= Changzhou pickled radish =

Chinese food

Changzhou pickled radish (常州萝卜干), or Wujin pickled radish (武进萝卜干), is a local delicacy of pickled radish from Changzhou City, Jiangsu Province, People's Republic of China.

== History ==
The residents of Changzhou utilize Xinzha red radish as the primary component, originating from Panjiaxiang, Suizhao Village, and Beizhao Village in Xiitang in Xinzha, subsequently spreading beyond its initial locale. The historical practice of local radish cultivation and pickling in Changzhou is documented in ancient texts like “Facts Collection” (事实类苑) and “Sang Tong Jue” (桑通诀) from the Song Dynasty, detailing how locals sliced radishes into white pieces at the onset of winter or sun-dried them using bamboo plaques and reed curtains. Local variants are classified into two categories: sweet and salty.

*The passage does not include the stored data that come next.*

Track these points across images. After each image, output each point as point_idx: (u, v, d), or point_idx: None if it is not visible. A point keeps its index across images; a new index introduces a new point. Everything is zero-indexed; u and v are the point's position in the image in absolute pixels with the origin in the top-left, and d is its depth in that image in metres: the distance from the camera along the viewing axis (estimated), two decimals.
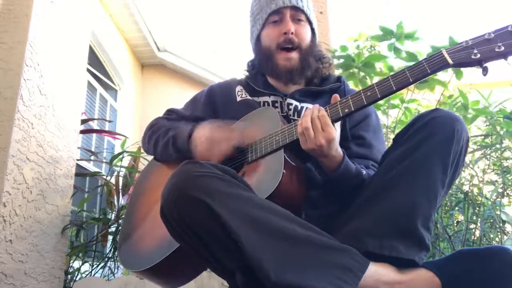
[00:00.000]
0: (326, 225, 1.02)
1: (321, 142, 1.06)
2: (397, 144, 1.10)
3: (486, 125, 2.10)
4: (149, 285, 1.76)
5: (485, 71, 0.98)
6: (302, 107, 1.33)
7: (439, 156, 1.00)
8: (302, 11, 1.34)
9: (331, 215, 1.17)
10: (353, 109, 1.08)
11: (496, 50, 0.96)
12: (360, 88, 2.13)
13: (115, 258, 2.22)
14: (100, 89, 4.52)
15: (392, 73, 1.08)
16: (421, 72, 1.02)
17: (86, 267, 2.28)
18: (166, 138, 1.33)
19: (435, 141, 1.01)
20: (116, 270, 2.27)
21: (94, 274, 2.20)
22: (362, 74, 2.14)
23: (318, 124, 1.07)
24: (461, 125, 1.03)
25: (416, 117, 1.09)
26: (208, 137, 1.25)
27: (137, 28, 4.76)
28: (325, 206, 1.20)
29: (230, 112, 1.37)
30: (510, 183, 2.06)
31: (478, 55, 0.98)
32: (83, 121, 2.43)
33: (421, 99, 2.42)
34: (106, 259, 2.25)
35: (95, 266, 2.21)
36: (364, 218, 1.03)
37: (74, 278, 2.13)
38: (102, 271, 2.25)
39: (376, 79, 2.18)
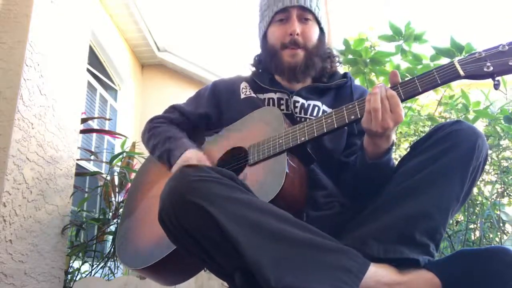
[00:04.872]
0: (328, 226, 1.02)
1: (389, 124, 1.00)
2: (415, 152, 1.08)
3: (486, 125, 2.10)
4: (150, 285, 1.76)
5: (497, 85, 0.97)
6: (309, 105, 1.32)
7: (458, 170, 0.99)
8: (310, 11, 1.32)
9: (333, 217, 1.17)
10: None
11: (510, 63, 0.95)
12: (367, 85, 2.13)
13: (115, 258, 2.22)
14: (100, 89, 4.52)
15: (401, 81, 1.06)
16: (431, 82, 1.01)
17: (86, 267, 2.28)
18: (163, 148, 1.34)
19: (456, 155, 0.99)
20: (116, 270, 2.27)
21: (94, 274, 2.20)
22: (368, 70, 2.13)
23: (387, 105, 1.01)
24: (483, 141, 1.02)
25: (437, 127, 1.08)
26: (185, 159, 1.25)
27: (137, 28, 4.76)
28: (328, 208, 1.19)
29: (233, 109, 1.37)
30: (510, 183, 2.06)
31: (491, 68, 0.96)
32: (83, 120, 2.43)
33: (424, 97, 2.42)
34: (106, 259, 2.25)
35: (95, 266, 2.21)
36: (374, 223, 1.03)
37: (74, 278, 2.13)
38: (102, 271, 2.25)
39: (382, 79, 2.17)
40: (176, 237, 0.96)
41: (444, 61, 1.96)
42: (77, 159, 2.27)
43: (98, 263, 2.23)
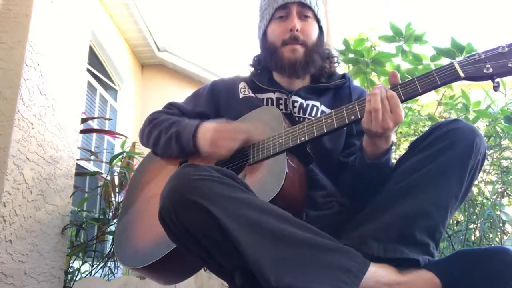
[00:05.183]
0: (327, 226, 1.02)
1: (389, 124, 1.00)
2: (413, 151, 1.09)
3: (486, 125, 2.10)
4: (150, 285, 1.76)
5: (497, 86, 0.97)
6: (307, 105, 1.32)
7: (456, 169, 1.00)
8: (310, 8, 1.33)
9: (332, 216, 1.17)
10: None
11: (509, 65, 0.95)
12: (366, 85, 2.13)
13: (115, 258, 2.22)
14: (100, 89, 4.52)
15: (401, 82, 1.06)
16: (431, 83, 1.01)
17: (86, 267, 2.28)
18: (169, 133, 1.31)
19: (454, 153, 1.00)
20: (116, 270, 2.27)
21: (94, 274, 2.20)
22: (370, 70, 2.13)
23: (387, 105, 1.01)
24: (481, 139, 1.02)
25: (435, 125, 1.08)
26: (212, 134, 1.22)
27: (137, 28, 4.76)
28: (327, 208, 1.19)
29: (232, 109, 1.37)
30: (510, 183, 2.06)
31: (491, 70, 0.96)
32: (83, 120, 2.43)
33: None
34: (106, 259, 2.25)
35: (95, 266, 2.21)
36: (373, 223, 1.03)
37: (74, 278, 2.13)
38: (102, 271, 2.25)
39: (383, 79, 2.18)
40: (176, 235, 0.96)
41: (445, 61, 1.96)
42: (77, 159, 2.27)
43: (98, 263, 2.23)
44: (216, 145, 1.21)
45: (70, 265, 2.16)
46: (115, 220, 2.27)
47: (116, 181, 2.41)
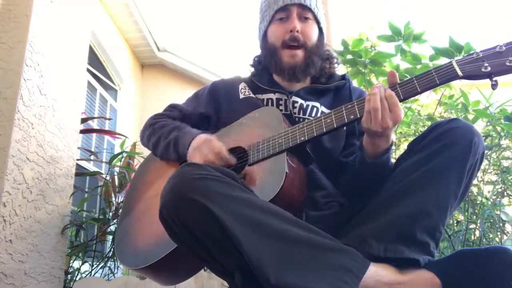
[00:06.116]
0: (327, 226, 1.02)
1: (388, 124, 1.01)
2: (412, 151, 1.09)
3: (487, 124, 2.10)
4: (150, 285, 1.76)
5: (495, 85, 0.98)
6: (307, 105, 1.33)
7: (454, 168, 1.00)
8: (310, 10, 1.33)
9: (332, 216, 1.17)
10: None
11: (507, 64, 0.96)
12: (364, 86, 2.12)
13: (115, 258, 2.22)
14: (100, 89, 4.52)
15: (400, 81, 1.07)
16: (430, 82, 1.01)
17: (86, 267, 2.28)
18: (168, 139, 1.32)
19: (452, 153, 1.00)
20: (116, 270, 2.27)
21: (94, 274, 2.20)
22: (368, 71, 2.12)
23: (386, 105, 1.02)
24: (479, 138, 1.03)
25: (433, 125, 1.09)
26: (197, 145, 1.22)
27: (137, 28, 4.76)
28: (327, 208, 1.19)
29: (232, 109, 1.37)
30: (510, 183, 2.06)
31: (489, 68, 0.97)
32: (83, 120, 2.43)
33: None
34: (106, 259, 2.25)
35: (95, 266, 2.21)
36: (373, 223, 1.03)
37: (74, 278, 2.13)
38: (102, 271, 2.25)
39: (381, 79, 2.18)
40: (176, 234, 0.96)
41: (444, 61, 1.96)
42: (77, 159, 2.27)
43: (98, 263, 2.23)
44: (195, 152, 1.21)
45: (70, 265, 2.16)
46: (115, 220, 2.27)
47: (116, 181, 2.41)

In 1900, the West Gate Taiping Lane witnessed the establishment of the "Xinming Pickle Company" (新明腌菜公司) and other processing and production enterprises. Following the creation of the People's Republic of China and the implementation of a public-private partnership, the Changzhou Sauce Factory was founded, renowned for its "red plum" brand "sweet radish jerky." The "Golden Dragon" brand of dried radish is exported to Singapore, Malaysia, Japan, and other countries. In September 2009, the dried radish pickling technique of Changzhou was officially recognized as part of the second batch of intangible cultural treasures in Jiangsu Province.